Except for concern for the babies and the maternal duty to soothe, I had no emotion. I hadn’t even realized, in getting coats for the children, I was still in socks. No coat or hat.
It didn’t matter, though.
When the internal matches the external, the continuity becomes the normal.
Cold no longer exists.
I felt something inside of me snap, almost physically. That last straw, I suppose? The straw of finality with a pop of “no more”.
Raising my head, I looked directly into the sky. Faced the clouds, defied the flakes. Heat rising in my veins, defiance flooded my spirit. Insubordination on every level in which I felt a failure suddenly flashed through my heart electrically and I looked as directly into the face of heaven as mutinously I could and said:
“I. Am. Done. FINISHED. If my life is going to be hell, it’s going to be on my terms and not at the hands of any husband, any father, any man or any God.”
I expected lightning to strike me. It did not. There was no thunder. No applause. No affirmation or reproach. I heard no sirens, comprehended no shouting and saw no people as I continued to stare into the white of the sky, my resolve growing, my anger and bitterness swelling.
I would walk away that day, start my own metaphorical fire and burn much more than sheets and toys.

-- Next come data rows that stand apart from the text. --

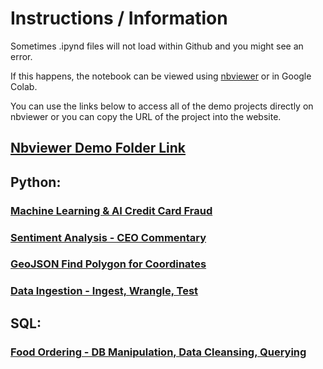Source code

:# Instructions / Information

Sometimes .ipynd files will not load within Github and you might see an error.

If this happens, the notebook can be viewed using [nbviewer](https://nbviewer.org) or in Google Colab.

You can use the links below to access all of the demo projects directly on nbviewer or you can copy the URL of the project into the website.

## [Nbviewer Demo Folder Link](https://nbviewer.org/github/MRAJWANI/portfolio/tree/main/demo_projects/)

## Python:

### [Machine Learning & AI Credit Card Fraud](https://nbviewer.org/github/MRAJWANI/portfolio/blob/main/demo_projects/Machine_Learning_%26_AI_Credit_Card_Fraud.ipynb)
### [Sentiment Analysis - CEO Commentary](https://nbviewer.org/github/MRAJWANI/portfolio/blob/main/demo_projects/Sentiment_Analysis_Financial_Statement.ipynb)
### [GeoJSON Find Polygon for Coordinates](https://nbviewer.org/github/MRAJWANI/portfolio/blob/main/demo_projects/GeoJSON_Find_Polygon_for_Coordinates_.ipynb)
### [Data Ingestion - Ingest, Wrangle, Test](https://nbviewer.org/github/MRAJWANI/portfolio/blob/main/demo_projects/Data_Ingestion.ipynb)


## SQL:
### [Food Ordering - DB Manipulation, Data Cleansing, Querying](https://www.db-fiddle.com/f/nijDR4mUiAMABuiPFX4npD/0)
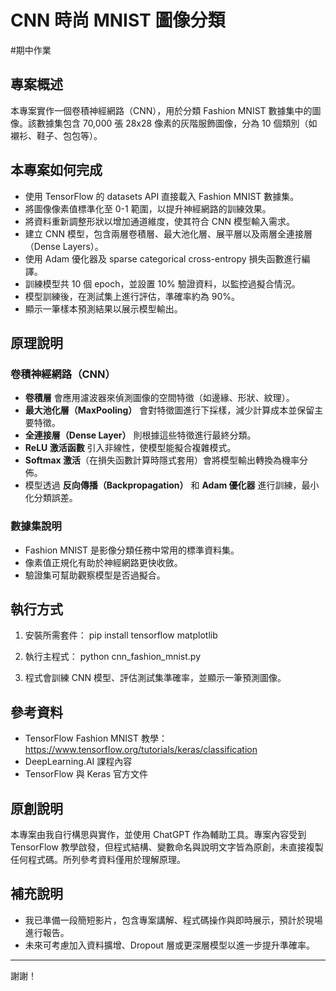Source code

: # CNN 時尚 MNIST 圖像分類
#期中作業

## 專案概述

本專案實作一個卷積神經網路（CNN），用於分類 Fashion MNIST 數據集中的圖像。該數據集包含 70,000 張 28x28 像素的灰階服飾圖像，分為 10 個類別（如襯衫、鞋子、包包等）。

## 本專案如何完成

- 使用 TensorFlow 的 datasets API 直接載入 Fashion MNIST 數據集。
- 將圖像像素值標準化至 0-1 範圍，以提升神經網路的訓練效果。
- 將資料重新調整形狀以增加通道維度，使其符合 CNN 模型輸入需求。
- 建立 CNN 模型，包含兩層卷積層、最大池化層、展平層以及兩層全連接層（Dense Layers）。
- 使用 Adam 優化器及 sparse categorical cross-entropy 損失函數進行編譯。
- 訓練模型共 10 個 epoch，並設置 10% 驗證資料，以監控過擬合情況。
- 模型訓練後，在測試集上進行評估，準確率約為 90%。
- 顯示一筆樣本預測結果以展示模型輸出。

## 原理說明

### 卷積神經網路（CNN）

- **卷積層** 會應用濾波器來偵測圖像的空間特徵（如邊緣、形狀、紋理）。
- **最大池化層（MaxPooling）** 會對特徵圖進行下採樣，減少計算成本並保留主要特徵。
- **全連接層（Dense Layer）** 則根據這些特徵進行最終分類。
- **ReLU 激活函數** 引入非線性，使模型能擬合複雜模式。
- **Softmax 激活**（在損失函數計算時隱式套用）會將模型輸出轉換為機率分佈。
- 模型透過 **反向傳播（Backpropagation）** 和 **Adam 優化器** 進行訓練，最小化分類誤差。

### 數據集說明

- Fashion MNIST 是影像分類任務中常用的標準資料集。
- 像素值正規化有助於神經網路更快收斂。
- 驗證集可幫助觀察模型是否過擬合。

## 執行方式

1. 安裝所需套件：
pip install tensorflow matplotlib

2. 執行主程式：
python cnn_fashion_mnist.py
3. 程式會訓練 CNN 模型、評估測試集準確率，並顯示一筆預測圖像。

## 參考資料

- TensorFlow Fashion MNIST 教學：https://www.tensorflow.org/tutorials/keras/classification  
- DeepLearning.AI 課程內容  
- TensorFlow 與 Keras 官方文件  

## 原創說明

本專案由我自行構思與實作，並使用 ChatGPT 作為輔助工具。專案內容受到 TensorFlow 教學啟發，但程式結構、變數命名與說明文字皆為原創，未直接複製任何程式碼。所列參考資料僅用於理解原理。

## 補充說明

- 我已準備一段簡短影片，包含專案講解、程式碼操作與即時展示，預計於現場進行報告。
- 未來可考慮加入資料擴增、Dropout 層或更深層模型以進一步提升準確率。

---

謝謝！
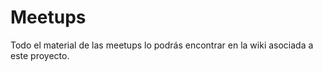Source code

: # Meetups 

Todo el material de las meetups lo podrás encontrar en la wiki asociada a este proyecto. 
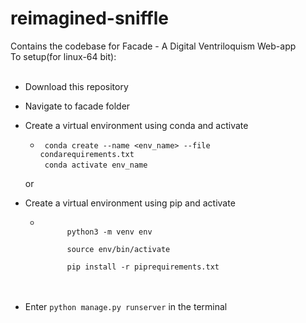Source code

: # reimagined-sniffle
Contains the codebase for Facade - A Digital Ventriloquism Web-app
<br>
To setup(for linux-64 bit):<br>      
	</pre>
  - Download this repository
  - Navigate to facade folder
  - Create a virtual environment using conda and activate
  	- <code> conda create --name <env_name> --file condarequirements.txt</code><br>
	<code> conda activate env_name </code>

	or
  - Create a virtual environment using pip and activate
  	- <code>
			python3 -m venv env <br>
			source env/bin/activate <br>
			pip install -r piprequirements.txt</code>
	<br>
	<br>
  - Enter <code>python manage.py runserver</code> in the terminal
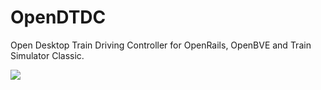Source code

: # OpenDTDC
 Open Desktop Train Driving Controller for OpenRails, OpenBVE and Train Simulator Classic.

![](https://github.com/tsdworks/OpenDTDC/blob/main/Images/Demo.jpg?raw=true)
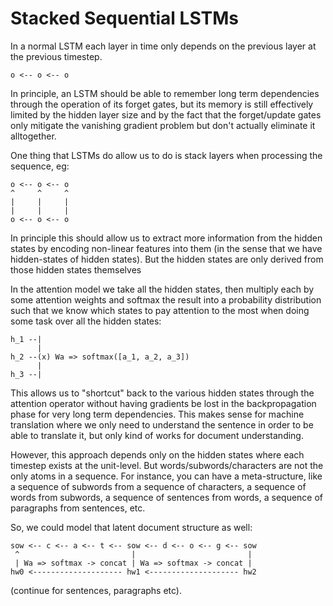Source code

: # Stacked Sequential LSTMs

In a normal LSTM each layer in time only depends on the previous layer at the previous
timestep.

    o <-- o <-- o

In principle, an LSTM should be able to remember long term dependencies through the
operation of its forget gates, but its memory is still effectively limited by the
hidden layer size and by the fact that the forget/update gates only mitigate the
vanishing gradient problem but don't actually eliminate it alltogether.

One thing that LSTMs do allow us to do is stack layers when processing the sequence, eg:

    o <-- o <-- o
    ^     ^     ^
    |     |     |
    |     |     |
    o <-- o <-- o

In principle this should allow us to extract more information from the hidden states by
encoding non-linear features into them (in the sense that we have hidden-states of hidden
states). But the hidden states are only derived from those hidden states themselves

In the attention model we take all the hidden states, then multiply each by some attention
weights and softmax the result into a probability distribution such that we know
which states to pay attention to the most when doing some task over all the hidden states:

    h_1 --|
          |
    h_2 --(x) Wa => softmax([a_1, a_2, a_3])
          |
    h_3 --|

This allows us to "shortcut" back to the various hidden states through the attention operator
without having gradients be lost in the backpropagation phase for very long term dependencies. This
makes sense for machine translation where we only need to understand the sentence in order to be able
to translate it, but only kind of works for document understanding.

However, this approach depends only on the hidden states where each timestep exists at the unit-level.
But words/subwords/characters are not the only atoms in a sequence. For instance, you can have a
meta-structure, like a sequence of subwords from a sequence of characters, a sequence of words from
subwords, a sequence of sentences from words, a sequence of paragraphs from sentences, etc.

So, we could model that latent document structure as well:

    sow <-- c <-- a <-- t <-- sow <-- d <-- o <-- g <-- sow
     ^                         |                         |
     | Wa => softmax -> concat | Wa => softmax -> concat |
    hw0 <-------------------- hw1 <-------------------- hw2

(continue for sentences, paragraphs etc).
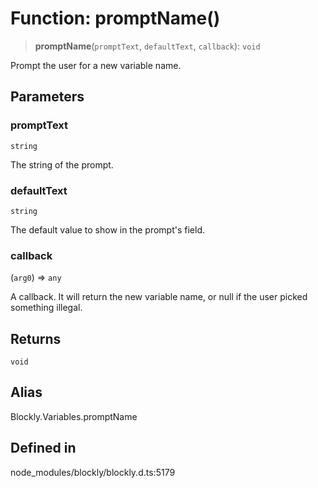 # Function: promptName()

> **promptName**(`promptText`, `defaultText`, `callback`): `void`

Prompt the user for a new variable name.

## Parameters

### promptText

`string`

The string of the prompt.

### defaultText

`string`

The default value to show in the prompt's field.

### callback

(`arg0`) => `any`

A callback. It will return the new
variable name, or null if the user picked something illegal.

## Returns

`void`

## Alias

Blockly.Variables.promptName

## Defined in

node_modules/blockly/blockly.d.ts:5179
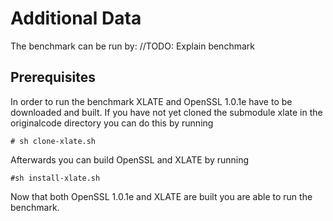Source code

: # Additional Data

The benchmark can be run by:
//TODO: Explain benchmark

## Prerequisites

In order to run the benchmark XLATE and OpenSSL 1.0.1e have to be downloaded and built. If you have not yet cloned the submodule xlate in the originalcode directory you can do this by running

	# sh clone-xlate.sh


Afterwards you can build OpenSSL and XLATE by running

	#sh install-xlate.sh


Now that both OpenSSL 1.0.1e and XLATE are built you are able to run the benchmark.
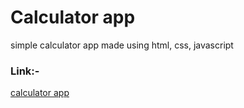 # Calculator app

simple calculator app made using html, css, javascript

### Link:-

[calculator app](https://calculator-app-abhishek-00.netlify.app/)

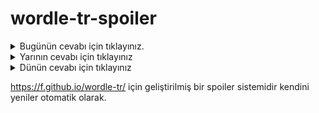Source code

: # wordle-tr-spoiler

<details>
  <summary>Bugünün cevabı için tıklayınız.</summary>
  <br>
    <b> dalış </b>
</details>

<details>
  <summary>Yarının cevabı için tıklayınız</summary>
  <br>
   <b> tayin </b>
</details>

<details>
  <summary>Dünün cevabı için tıklayınız </summary>
  <br>
  <b> çalış </b>
</details>

https://f.github.io/wordle-tr/ için geliştirilmiş bir spoiler sistemidir kendini yeniler otomatik olarak.

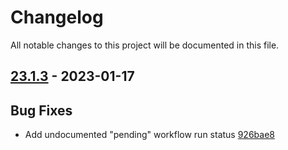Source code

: # Changelog

All notable changes to this project will be documented in this file.

## [23.1.3] - 2023-01-17

## Bug Fixes
* Add undocumented "pending" workflow run status [926bae8](https://github.com/greenbone/pontos/commit/926bae8)

[23.1.3]: https://github.com/greenbone/pontos/compare/v23.1.2...23.1.3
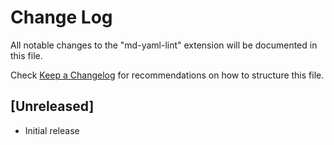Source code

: # Change Log

All notable changes to the "md-yaml-lint" extension will be documented in this file.

Check [Keep a Changelog](http://keepachangelog.com/) for recommendations on how to structure this file.

## [Unreleased]

- Initial release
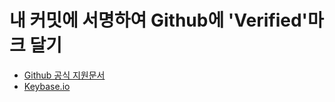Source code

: # 내 커밋에 서명하여 Github에 'Verified'마크 달기 

- [Github 공식 지원문서](https://help.github.com/articles/generating-a-gpg-key/) 
- [Keybase.io](https://keybase.io/)
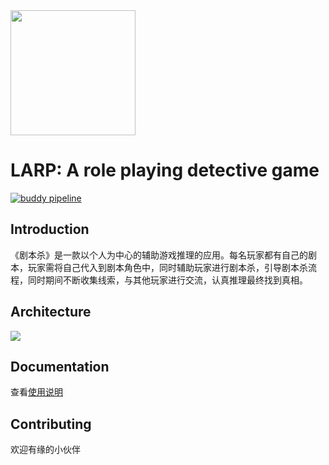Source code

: <img src="http://114.55.104.99:8081/jbs.jfif" height="200" width="200">

# LARP: A role playing detective game

[![buddy pipeline](https://app.buddy.works/1020560484/larp/pipelines/pipeline/242443/badge.svg?token=820bdfd776c37b50f05bbe408714b724b0a0a1804a4d62f7e0d11e8f091aa0f7 "buddy pipeline")](https://app.buddy.works/1020560484/larp/pipelines/pipeline/242443)

## Introduction

《剧本杀》是一款以个人为中心的辅助游戏推理的应用。每名玩家都有自己的剧本，玩家需将自己代入到剧本角色中，同时辅助玩家进行剧本杀，引导剧本杀流程，同时期间不断收集线索，与其他玩家进行交流，认真推理最终找到真相。


## Architecture
<img src="http://114.55.104.99:8081/arc.png">


## Documentation

查看[使用说明](https://github.com/WindNotStop/LARP/wiki/LARP)

## Contributing

欢迎有缘的小伙伴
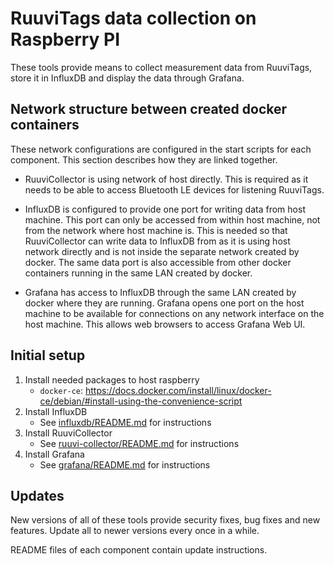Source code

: # RuuviTags data collection on Raspberry PI

These tools provide means to collect measurement data from RuuviTags, store it
in InfluxDB and display the data through Grafana.

## Network structure between created docker containers

These network configurations are configured in the start scripts for each
component. This section describes how they are linked together.

- RuuviCollector is using network of host directly. This is required as it needs
  to be able to access Bluetooth LE devices for listening RuuviTags.

- InfluxDB is configured to provide one port for writing data from host machine.
  This port can only be accessed from within host machine, not from the network
  where host machine is. This is needed so that RuuviCollector can write data to
  InfluxDB from as it is using host network directly and is not inside the
  separate network created by docker. The same data port is also accessible from
  other docker containers running in the same LAN created by docker.

- Grafana has access to InfluxDB through the same LAN created by docker where
  they are running. Grafana opens one port on the host machine to be available
  for connections on any network interface on the host machine. This allows web
  browsers to access Grafana Web UI.

## Initial setup

1. Install needed packages to host raspberry
    - `docker-ce`:
      <https://docs.docker.com/install/linux/docker-ce/debian/#install-using-the-convenience-script>
2. Install InfluxDB
    - See [influxdb/README.md](influxdb/README.md) for instructions
3. Install RuuviCollector
    - See [ruuvi-collector/README.md](ruuvi-collector/README.md) for
      instructions
4. Install Grafana
    - See [grafana/README.md](grafana/README.md) for instructions

## Updates

New versions of all of these tools provide security fixes, bug fixes and new
features. Update all to newer versions every once in a while.

README files of each component contain update instructions.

Leaving a swath of cauterized life trails, I would finally singe out 15 years and 26 moves later landing in my sister’s attic (THIRD FLOOR!) having incinerated relationships with family, having torched my career, and having smoked out the happy-go-lucky me who once thought life was a beautiful thing.
According to a sign on the side of the road as one drives from Dover to Milford, DE, four people have died so far this year in home fires.
Four lost and I have five living.
Life is a beautiful thing. And it starts with gratitude.
That I have a landing place is nothing short of a miracle.
That I have my kids is remarkable.
I am working on restoring relationships.
Approaching faith with balance, I am working to restore me. I believe redemption is a thing.
And the career? Well, that’s obvious.
Hi, I’m Shane and welcome to my essays.